The Art of Rehearsal Planning

June 15, 2019

As a piano-playing teen, I was recruited to fill in for the organist at our small, rural neighbourhood church, and then I took over the task when she retired. We always had a small choir, between six and eleven souls, and conducting was done with the occasional one-handed gesture or nod of the head by someone playing the accompaniment. This may sound familiar to many musicians across Canada. As opportunities came along, I was blessed with conducting two larger choirs. Having chosen an academic career in science rather than music, my struggle to figure out how to properly manage rehearsals and conduct was real. It was clear a mentor was needed. Private conducting lessons with someone local and skilled in the art has opened up a whole new world.  

Rehearsal planning is tedious work. Lessons with my mentor began with methodically analyzing a piece of music and marking it up with different colours to emphasize introductions, cues, tempo, dynamics, etc. The piece was broken down into teaching blocks, with notes of the similarities between them. We discussed what to teach first (not necessarily the beginning of the piece) and how much to teach in one rehearsal. As homework, I repeated this exercise for the other pieces the choir was to learn. Then rehearsals were mapped out, with sections of each piece slotted in to be taught each evening. By reviewing the rehearsal calendar, rehearsals could be designed such that the choir would be prepared for upcoming performances. As well as the planning, a host of other issues were discussed that go along with managing a choir. 

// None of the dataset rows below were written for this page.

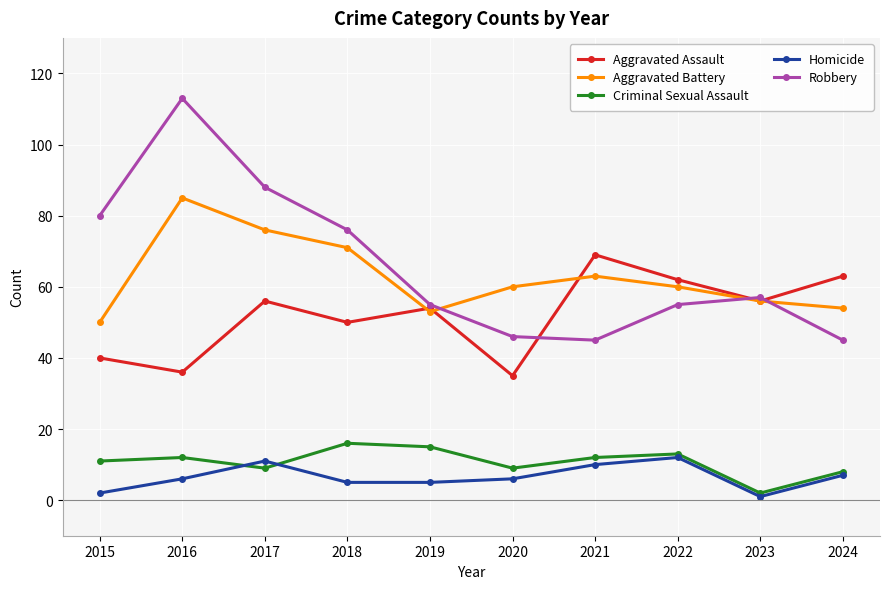

True or false: Homicide and Aggravated Assault cross at least once.

False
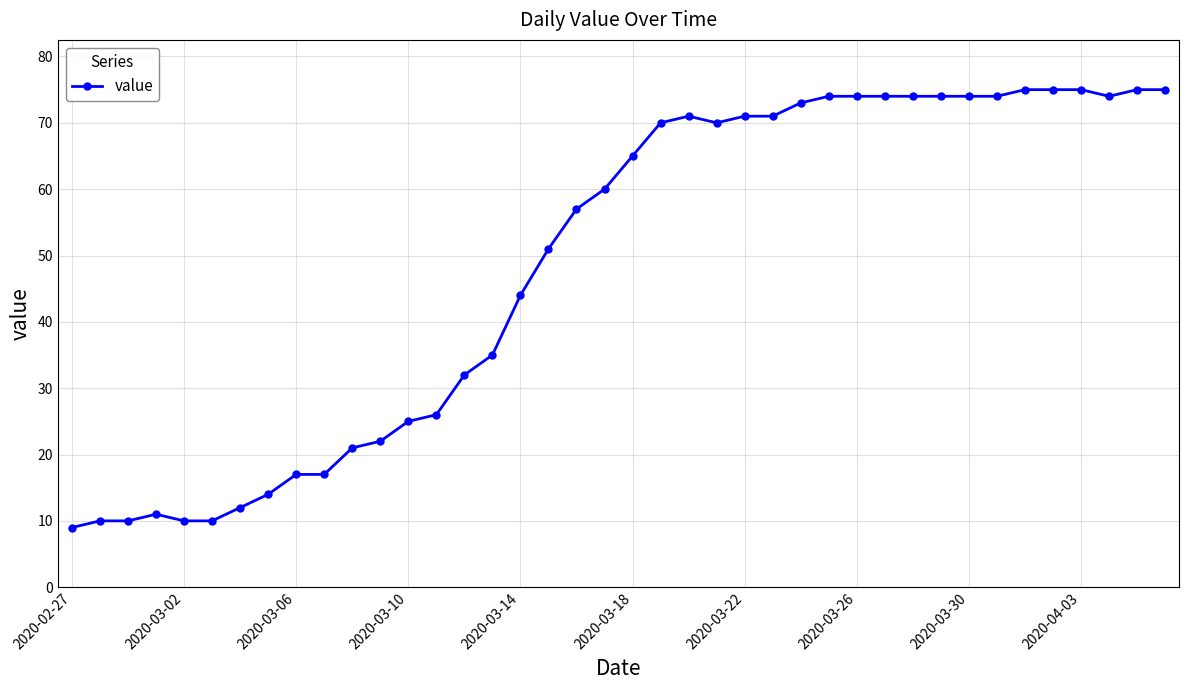

What is the sum of all values?

1951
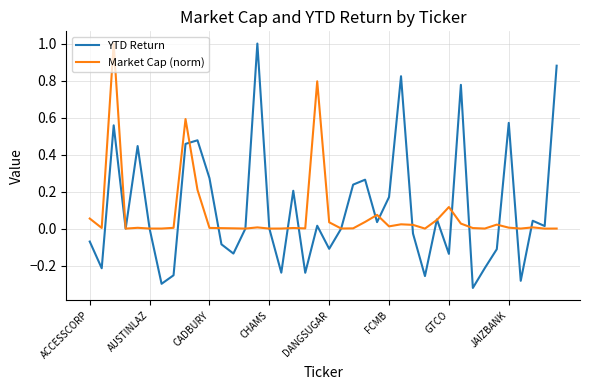

What is the maximum value for Market Cap (norm)?

1.0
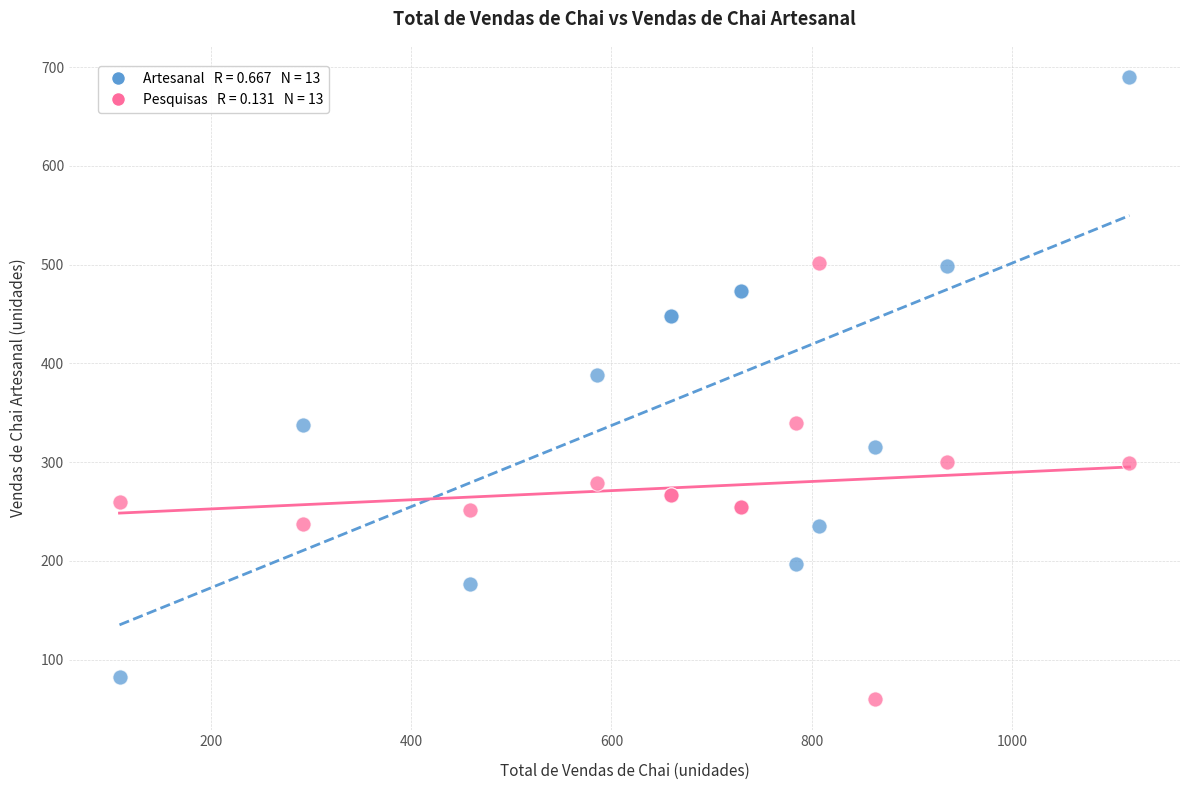

Across all series, what Y value is closest to 374?

388.0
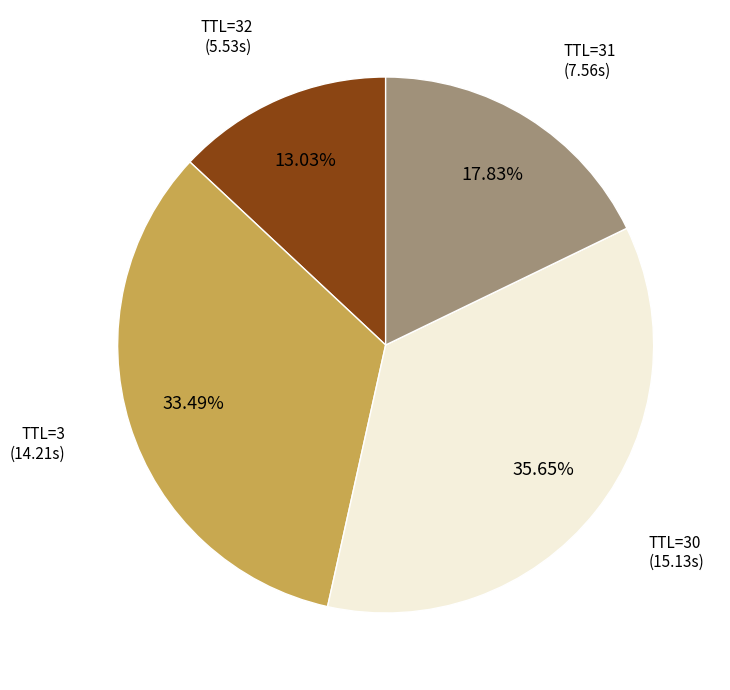

Which category has the biggest portion of the pie?

TTL=30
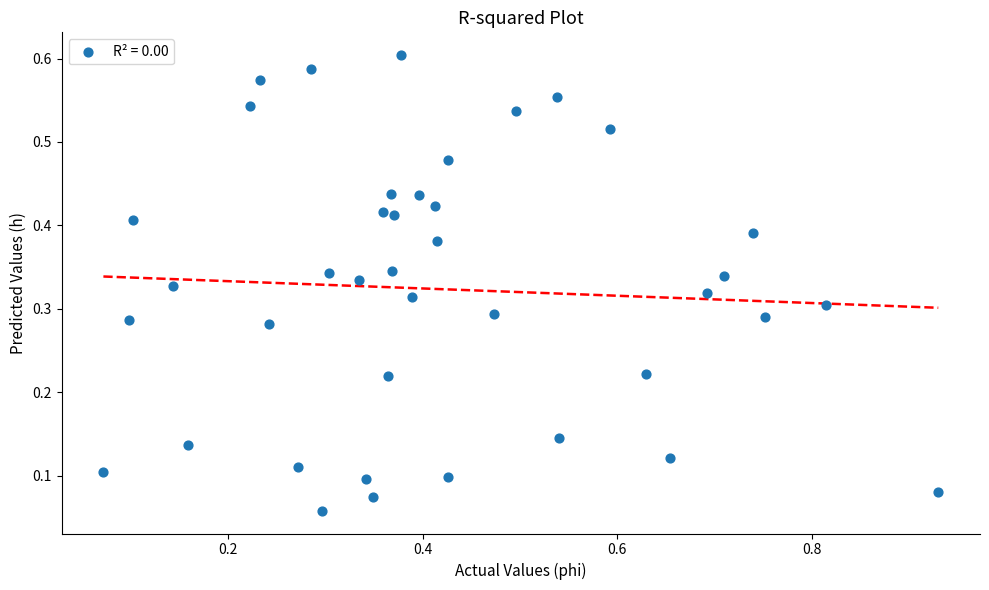

What is the range of X values (max minus min)?

0.9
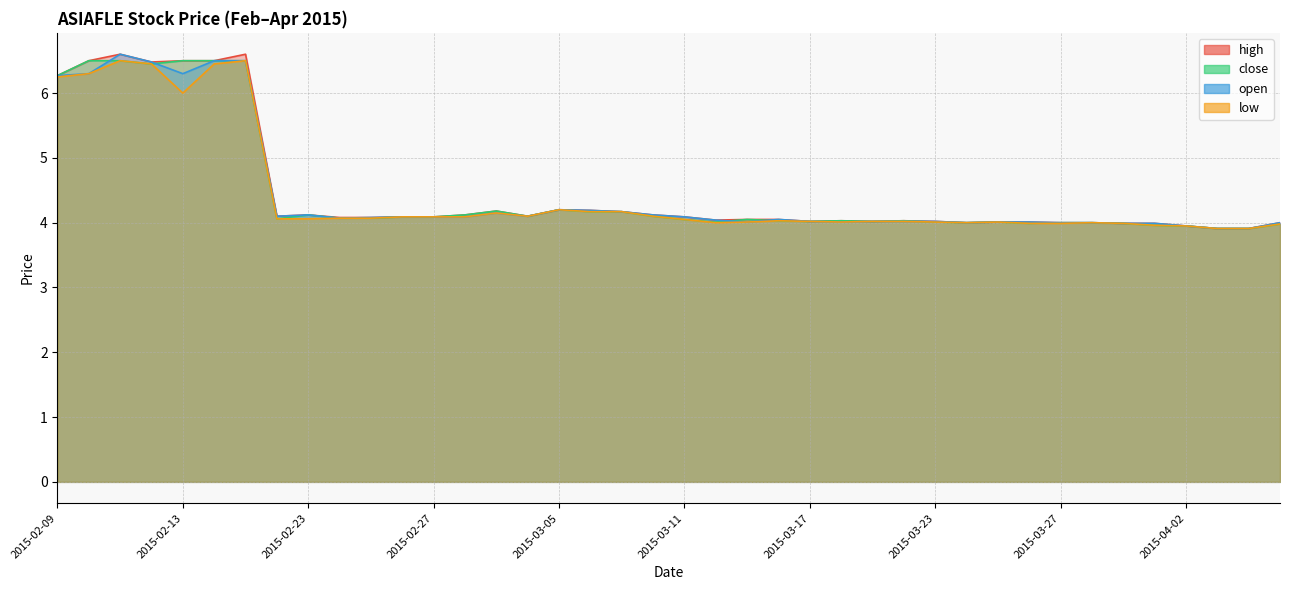

How many intersections are there between close and open?

5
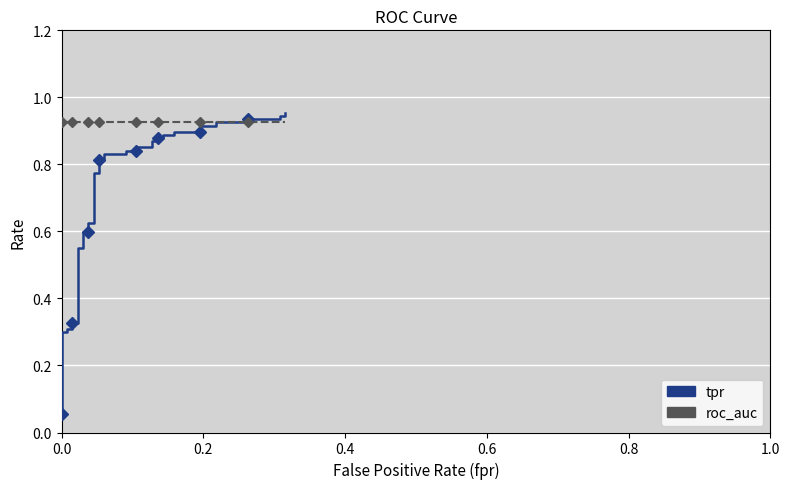

Reading left to right, list all the values displayed in this chart.

tpr: 0.1	0.3	0.3	0.3	0.3	0.3	0.3	0.6	0.6	0.6	0.6	0.6	0.6	0.8	0.8	0.8	0.8	0.8	0.8	0.8	0.8	0.9	0.9	0.9	0.9	0.9	0.9	0.9	0.9	0.9	0.9	0.9	0.9	0.9	0.9	0.9	0.9	0.9	0.9	1.0
roc_auc: 0.9	0.9	0.9	0.9	0.9	0.9	0.9	0.9	0.9	0.9	0.9	0.9	0.9	0.9	0.9	0.9	0.9	0.9	0.9	0.9	0.9	0.9	0.9	0.9	0.9	0.9	0.9	0.9	0.9	0.9	0.9	0.9	0.9	0.9	0.9	0.9	0.9	0.9	0.9	0.9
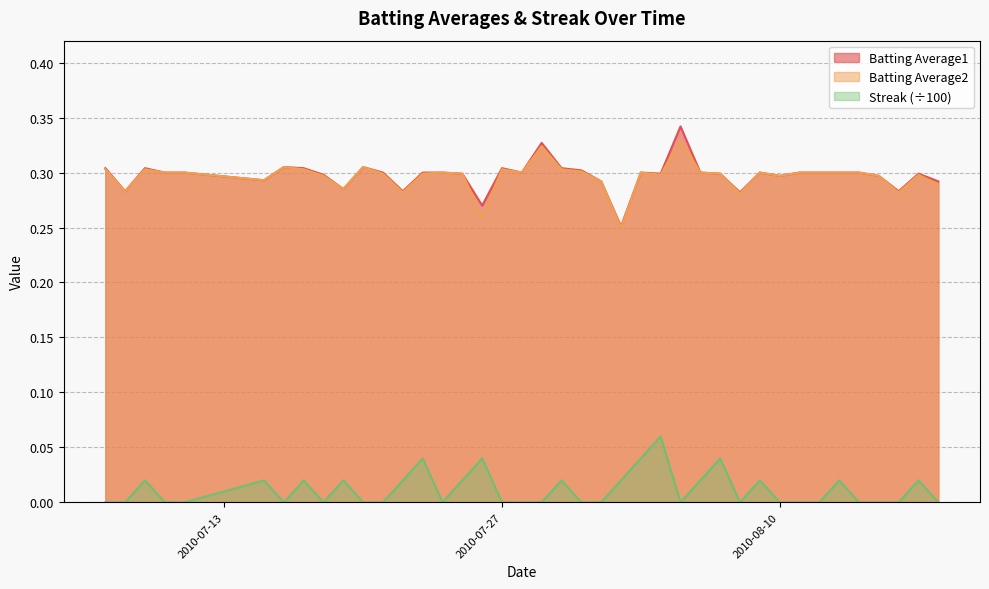

True or false: Batting Average1 and Streak intersect in this chart.

False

This approach to planning has been rewarding for everyone involved and has alleviated much stress during rehearsal time. If you are someone who doesn’t have a background in conducting music and struggles with choir rehearsals, you might try finding a mentor who is a professional conductor or who has studied conducting (and who perhaps teaches music at a high school). Spending some study time with this person may well be worth your while and may give you and your choir a whole new outlook on the choral experience.